In the first episode, themed around fat, Samin visits Italy and delights in showing off the gathering of different foody raw materials: pigs who are fattened to the perfect degree, olives collected in nets (and then pressed into fresh oil), cheese aged to sublime flavours, and the process of making pasta by hand and a fresh pesto sauce from start to finish. What’s interesting about the show is the way it interviews not the star chefs who eventually use those ingredients, but the ordinary people who make, gather, and collect these building blocks of food.
If these descriptions of food are making your mouth water, fair warning, the show will do far worse. If you love cheese, you will love this episode, and frankly, I wanted to drink straight olive oil after watching (a thought I, as you probably can relate, have never ever had before).
Salt, Fat, Acid, Heat is a great show, and it fantastically explores food production and the manufacturing of food. Samin visits countries known for their cuisines like Italy and Japan, but Canada has many age-old culinary traditions as well, and you don’t have to look far to find them.
You Can Find the Food Culture from Salt, Fat, Acid, Heat in Ontario
Food manufacturing in eastern Ontario has characters just as passionate as the Italian olive growers and butchers featured in the first episode of Salt, Fat, Acid, Heat. And if you like cheese, eastern Ontario is a particularly good place to be.
For example, just a little north of the village of Lancaster, you can find Glengarry Fine Cheese, a cheese shop that specializes in fine artisanal cheeses from both cow and goats milk. The passion and craftsmanship that goes into this eastern Ontario cheese are the exact same qualities that define the Italian cheesemakers in Salt, Fat, Acid, Heat.

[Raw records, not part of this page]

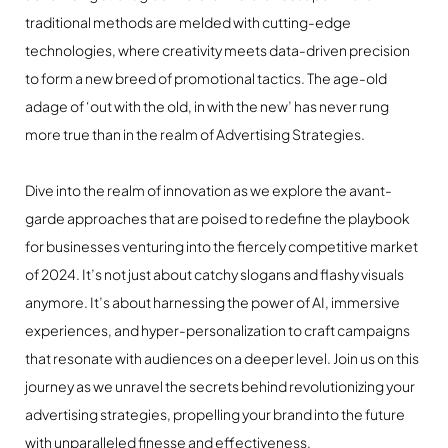
traditional methods are melded with cutting-edge
technologies, where creativity meets data-driven precision
to form a new breed of promotional tactics. The age-old
adage of ‘out with the old, in with the new’ has never rung
more true than in the realm of Advertising Strategies.
Dive into the realm of innovation as we explore the avant-
garde approaches that are poised to redefine the playbook
for businesses venturing into the fiercely competitive market
of 2024. It’s not just about catchy slogans and flashy visuals
anymore. It’s about harnessing the power of AI, immersive
experiences, and hyper-personalization to craft campaigns
that resonate with audiences on a deeper level. Join us on this
journey as we unravel the secrets behind revolutionizing your
advertising strategies, propelling your brand into the future
with unparalleled finesse and effectiveness.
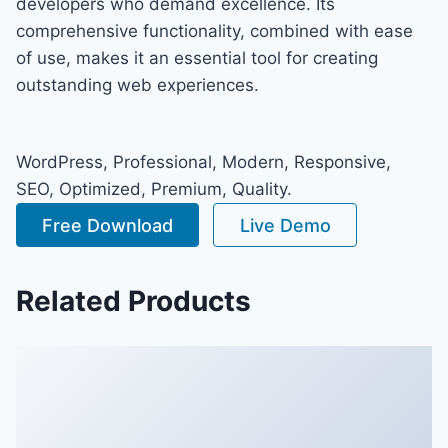
developers who demand excellence. Its
comprehensive functionality, combined with ease
of use, makes it an essential tool for creating
outstanding web experiences.
WordPress, Professional, Modern, Responsive,
SEO, Optimized, Premium, Quality.
Free Download
Live Demo
Related Products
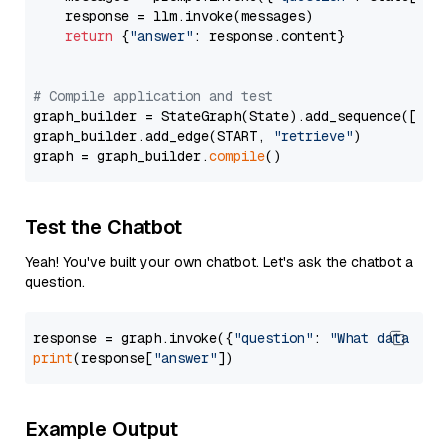
    response = llm.invoke(messages)

return
 {
"answer"
: response.content}

# Compile application and test
graph_builder = StateGraph(State).add_sequence([retr
graph_builder.add_edge(START, 
"retrieve"
)

graph = graph_builder.
compile
Test the Chatbot
Yeah! You've built your own chatbot. Let's ask the chatbot a
question.
response = graph.invoke({
"question"
: 
"What data typ
print
(response[
"answer"
Example Output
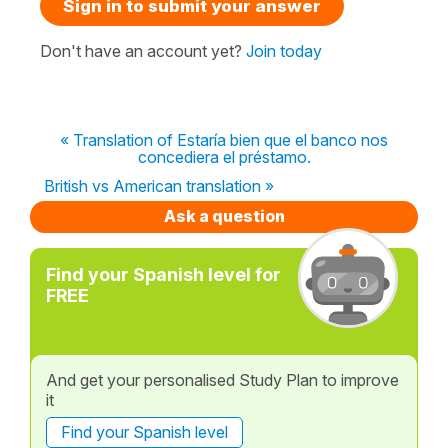
Sign in to submit your answer
Don't have an account yet?
Join today
« Translation of Estaría bien que el banco nos
concediera el préstamo.
British vs American translation »
Ask a question
Find your Spanish level for
FREE
And get your personalised Study Plan to improve
it
Find your Spanish level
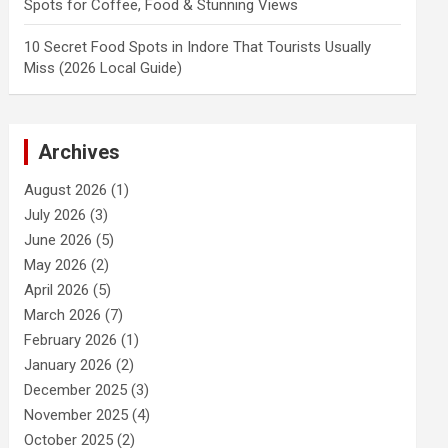
Spots for Coffee, Food & Stunning Views
10 Secret Food Spots in Indore That Tourists Usually
Miss (2026 Local Guide)
Archives
August 2026
(1)
July 2026
(3)
June 2026
(5)
May 2026
(2)
April 2026
(5)
March 2026
(7)
February 2026
(1)
January 2026
(2)
December 2025
(3)
November 2025
(4)
October 2025
(2)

If you’re looking for a career in food manufacturing that is full of passion and contributes to a culture of quality food making, you’ll find plenty of opportunities in eastern Ontario. In fact, the entire eastern Ontario manufacturing industry is full of passion and jobs you can take pride in.
Discover the Enviable Quality of Food and Life in Eastern Ontario
Instead of moving to Europe, Asia, or South America, you can find great cuisine (and therefore a great life) just outside your doorstep.